Q. 4. Could you throw a little more light on how you can tie in your operational risk program to a broader enterprise risk framework or GRC program?

Richard: Considering the nature of our business, managing operational risk is very important for us. When I look at some of the key governance committees, most of the discussion happens around operational risks rather than financial risks, proving that operational risk is an integral part of ERM and the overall GRC framework.

Umar: Since we need to comply with various regulations such as Solvency II and ICAAP, we need to quantify our risks. Therefore, operational risk management is a critical part of the overall risk strategy, contributing to various other elements such as ERM and compliance which are key aspects of the GRC framework.

David: Operational risks have to be linked to other types of risks for example, cyber risks and credit risk as some of them could be potential causes of operational risks. Monitoring them effectively can give a lot of insight into the actual causes of operational risks and risk events.

 

Q. 5. How do you think the advances in technology will enable effective operational risk management practices?

Richard: According to me, we need faster information flow. We have sufficient data for market risks and credit risks that help us make faster and better decisions, and we want similar technology for operational risks. We have data from the previous years in various forms and areas such as vendor risks, cyber risks, compliance risks and operational risks. With technology, we can collect all this data, analyze it, and derive actionable insights to make better, informed decisions.

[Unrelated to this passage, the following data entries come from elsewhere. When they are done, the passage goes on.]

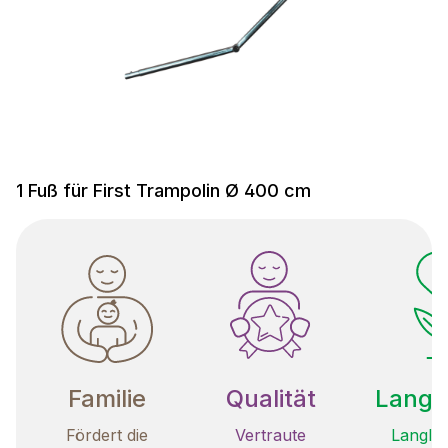
1 Fuß für First Trampolin Ø 400 cm
Familie
Qualität
Langle
Fördert die
Vertraute
Langleb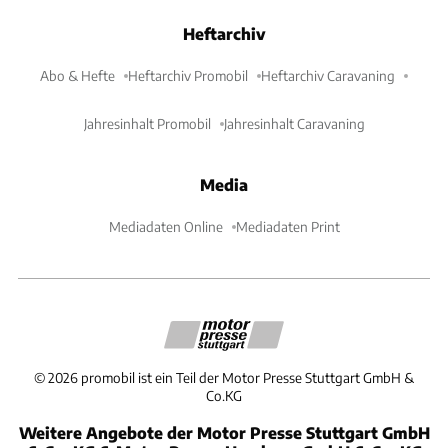
Heftarchiv
Abo & Hefte
Heftarchiv Promobil
Heftarchiv Caravaning
Jahresinhalt Promobil
Jahresinhalt Caravaning
Media
Mediadaten Online
Mediadaten Print
©
2026
promobil ist ein Teil der Motor Presse Stuttgart GmbH &
Co.KG
Weitere Angebote der Motor Presse Stuttgart GmbH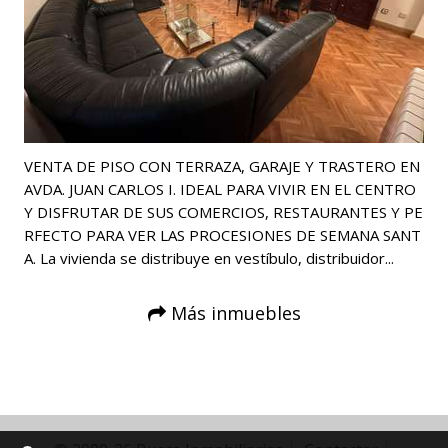
VENTA DE PISO CON TERRAZA, GARAJE Y TRASTERO EN
AVDA. JUAN CARLOS I. IDEAL PARA VIVIR EN EL CENTRO
Y DISFRUTAR DE SUS COMERCIOS, RESTAURANTES Y PE
RFECTO PARA VER LAS PROCESIONES DE SEMANA SANT
A. La vivienda se distribuye en vestíbulo, distribuidor...
Más inmuebles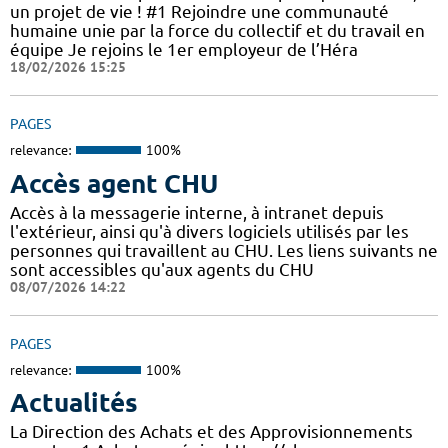
un projet de vie ! #1 Rejoindre une communauté
humaine unie par la force du collectif et du travail en
équipe Je rejoins le 1er employeur de l’Héra
18/02/2026 15:25
PAGES
relevance:
100%
Accès agent CHU
Accès à la messagerie interne, à intranet depuis
l'extérieur, ainsi qu'à divers logiciels utilisés par les
personnes qui travaillent au CHU. Les liens suivants ne
sont accessibles qu'aux agents du CHU
08/07/2026 14:22
PAGES
relevance:
100%
Actualités
La Direction des Achats et des Approvisionnements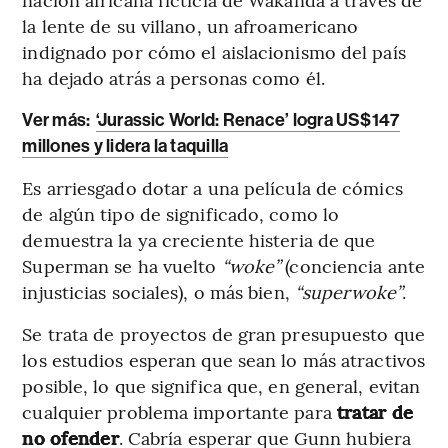
la lente de su villano, un afroamericano
indignado por cómo el aislacionismo del país
ha dejado atrás a personas como él.
Ver más:
‘Jurassic World: Renace’ logra US$147
millones y lidera la taquilla
Es arriesgado dotar a una película de cómics
de algún tipo de significado, como lo
demuestra la ya creciente histeria de que
Superman se ha vuelto
“woke”
(conciencia ante
injusticias sociales), o más bien,
“superwoke”
.
Se trata de proyectos de gran presupuesto que
los estudios esperan que sean lo más atractivos
posible, lo que significa que, en general, evitan
cualquier problema importante para
tratar de
no ofender
. Cabría esperar que Gunn hubiera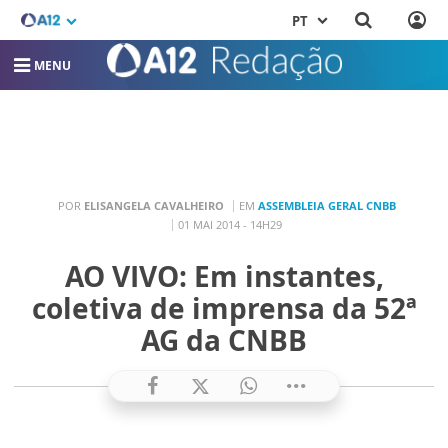
PT
MENU
POR
ELISANGELA CAVALHEIRO
EM
ASSEMBLEIA GERAL CNBB
01 MAI 2014 - 14H29
AO VIVO: Em instantes,
coletiva de imprensa da 52ª
AG da CNBB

David: Technology has to be very simple and intuitive. Small and mid-sized organizations may not require complex data and methodologies. Moreover, they are not going to use the system as frequently as larger firms do. Therefore, for smaller firms the technology has to be scalable, and the UI has to be simple and intuitive.

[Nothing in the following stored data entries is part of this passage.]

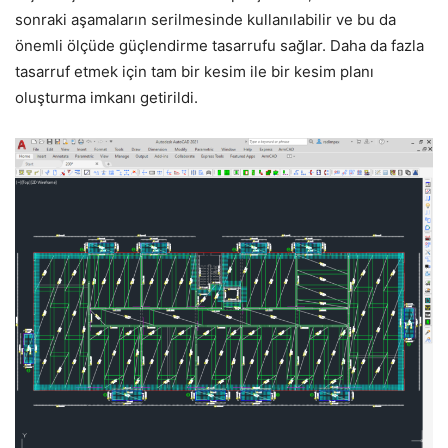
sonraki aşamaların serilmesinde kullanılabilir ve bu da
önemli ölçüde güçlendirme tasarrufu sağlar. Daha da fazla
tasarruf etmek için tam bir kesim ile bir kesim planı
oluşturma imkanı getirildi.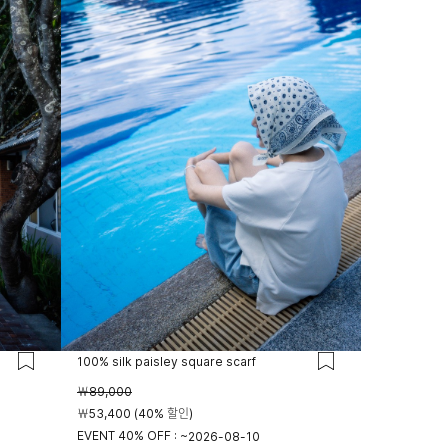
100% silk paisley square scarf
￦89,000
￦53,400 (40% 할인)
EVENT 40% OFF : ~
2026-08-10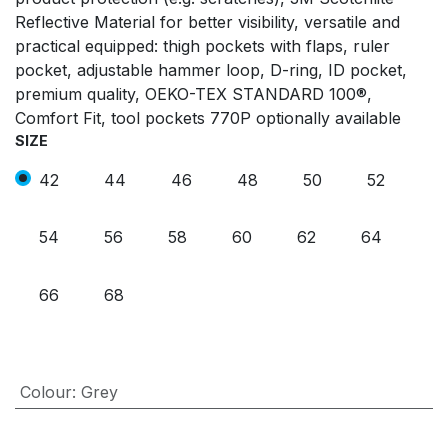
Reflective Material for better visibility, versatile and
practical equipped: thigh pockets with flaps, ruler
pocket, adjustable hammer loop, D-ring, ID pocket,
premium quality, OEKO-TEX STANDARD 100®,
Comfort Fit, tool pockets 770P optionally available
SIZE
42
44
46
48
50
52
54
56
58
60
62
64
66
68
Colour
:
Grey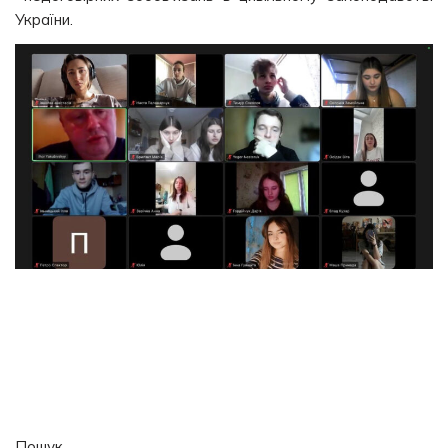
України.
Пошук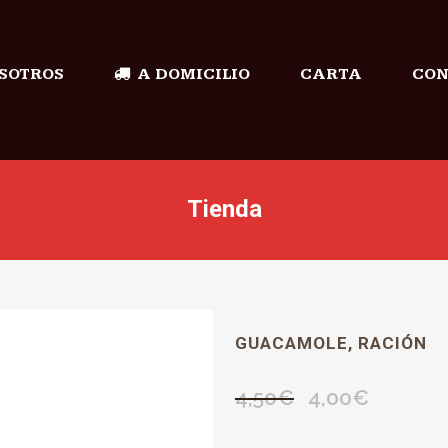
SOTROS
A DOMICILIO
CARTA
CON
Tienda
GUACAMOLE, RACIÓN
4,50
€
4,00
€
El
El
precio
precio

Umar: People should be made aware of the benefits of technology. For example, reporting, data aggregation, and slicing and dicing through data are very important aspects for an equity firm. These firms deal with huge amounts of data, and storing this data in a spreadsheet will make it difficult to aggregate from its multiple locations. Technology can help us store and analyze this data to provide a more meaningful set of information and even early warnings.
 

Conclusion

Operational risks are inherent in all banking and financial services products, processes, systems, and people. Therefore, effectively managing these risks should be the fundamental objective of an organization’s risk management program.

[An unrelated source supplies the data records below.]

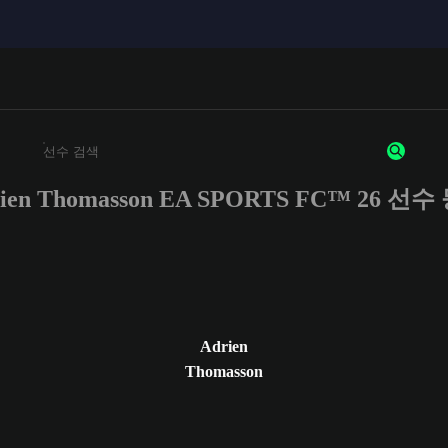
ien Thomasson EA SPORTS FC™ 26 선
최소 3자 이상의 문자 또는 숫자를 입력하세요
Adrien
Thomasson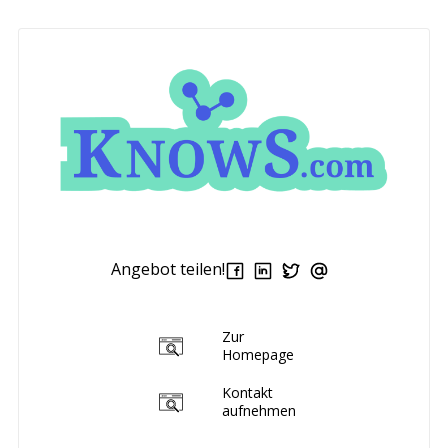
Angebot teilen!
Zur
Homepage
Kontakt
aufnehmen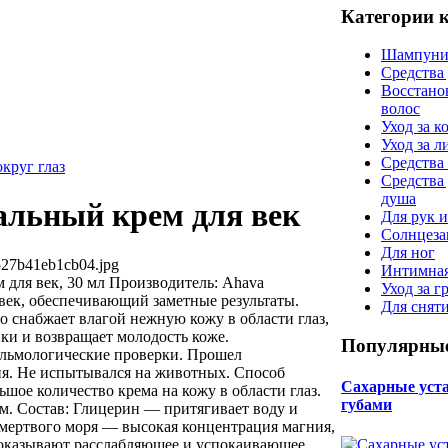
Категории 
Шампуни
Средства
Восстано
волос
Уход за к
Уход за 
Средства 
округ глаз
Средства
душа
льный крем для век
Для рук и
Солнцеза
Для ног
527b41eb1cb04.jpg
Интимная
для век, 30 мл Производитель: Ahava
Уход за г
век, обеспечивающий заметные результаты.
Для снят
 снабжает влагой нежную кожу в области глаз,
ки и возвращает молодость коже.
Популярные
льмологические проверки. Прошел
я. Не испытывался на животных. Способ
Сахарные уста 
шое количество крема на кожу в области глаз.
губами
м. Состав: Глицерин — притягивает воду и
 мертвого моря — высокая концентрация магния,
, оказывают расслабляющее и успокаивающее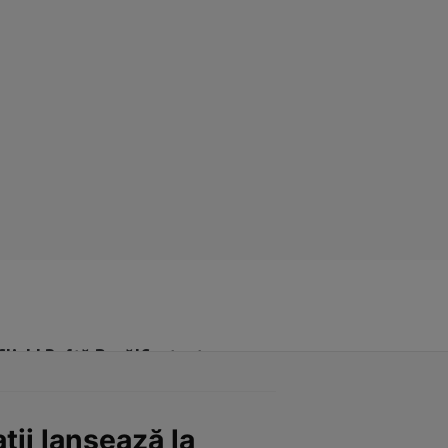
Click! Poftă Bună!
Contact
ții lansează la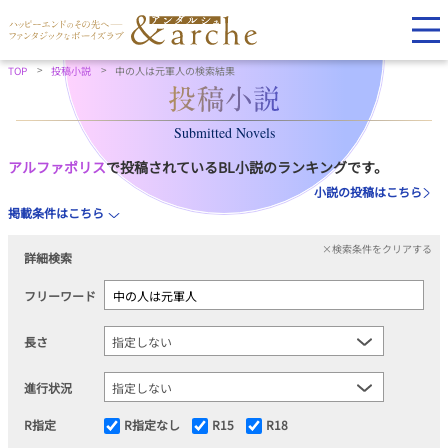
TOP
投稿小説
中の人は元軍人の検索結果
Submitted Novels
アルファポリス
で投稿されているBL小説のランキングです。
小説の投稿はこちら
掲載条件はこちら
×検索条件をクリアする
詳細検索
フリーワード
長さ
進行状況
R指定
R指定なし
R15
R18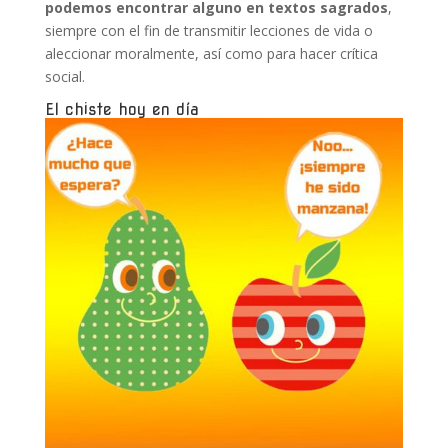
podemos encontrar alguno en textos sagrados
,
siempre con el fin de transmitir lecciones de vida o
aleccionar moralmente, así como para hacer crítica
social.
El chiste hoy en día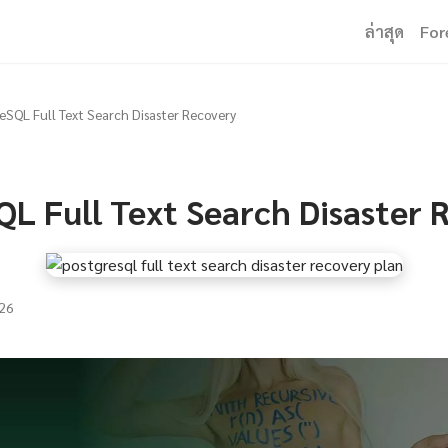
ล่าสุด
For
eSQL Full Text Search Disaster Recovery
QL Full Text Search Disaster 
26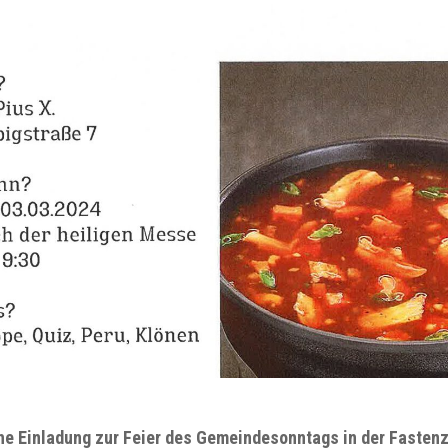
he Einladung zur Feier des Gemeindesonntags in der Fastenze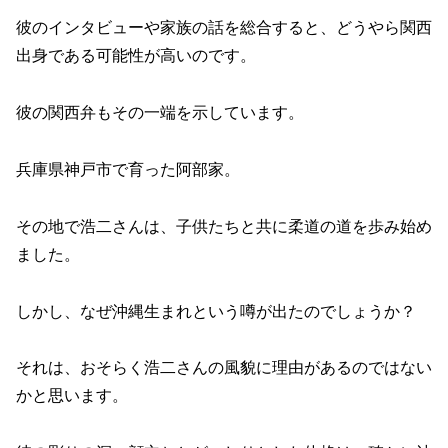
彼のインタビューや家族の話を総合すると、どうやら関西
出身である可能性が高いのです。
彼の関西弁もその一端を示しています。
兵庫県神戸市で育った阿部家。
その地で浩二さんは、子供たちと共に柔道の道を歩み始め
ました。
しかし、なぜ沖縄生まれという噂が出たのでしょうか？
それは、おそらく浩二さんの風貌に理由があるのではない
かと思います。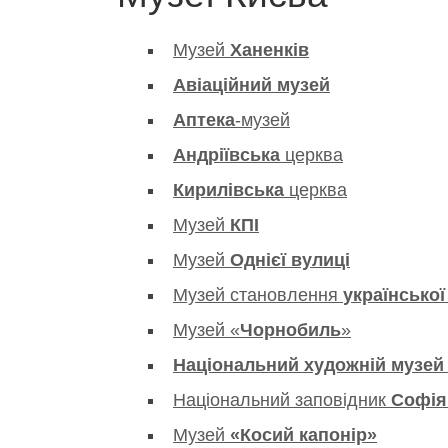
Музей
Ханенків
Авіаційний музей
Аптека
-музей
Андріївська
церква
Кирилівська
церква
Музей
КПІ
Музей
Однієї вулиці
Музей становлення
української
Музей «
Чорнобиль
»
Національний художній музей
Національний заповідник
Софія
Музей
«Косий капонір»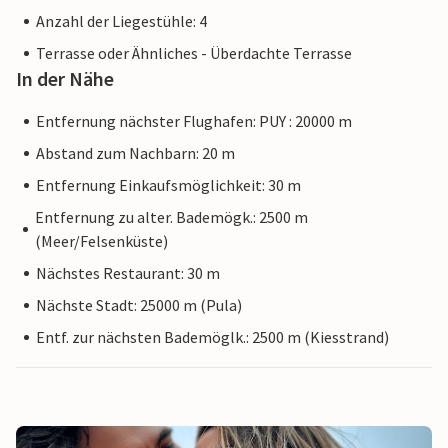
Anzahl der Liegestühle: 4
Terrasse oder Ähnliches - Überdachte Terrasse
In der Nähe
Entfernung nächster Flughafen: PUY : 20000 m
Abstand zum Nachbarn: 20 m
Entfernung Einkaufsmöglichkeit: 30 m
Entfernung zu alter. Bademögk.: 2500 m
(Meer/Felsenküste)
Nächstes Restaurant: 30 m
Nächste Stadt: 25000 m (Pula)
Entf. zur nächsten Bademöglk.: 2500 m (Kiesstrand)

Traditional ORM is designed to be implemented at granular levels which makes it a huge resource-incentive process. On the contrary, ORM frameworks today profess top-down approaches which focus on the major risks at an overall level, and drills-down into granular levels, if required. This also helps in conducting tactical and strategic decision analyses.

By leveraging technology for Operational Risk Management (ORM), organizations will be able to adopt faster ways to store, analyze, and manage operational risk data, gaining the information they require to make better business decisions and realize financial and regulatory benefits.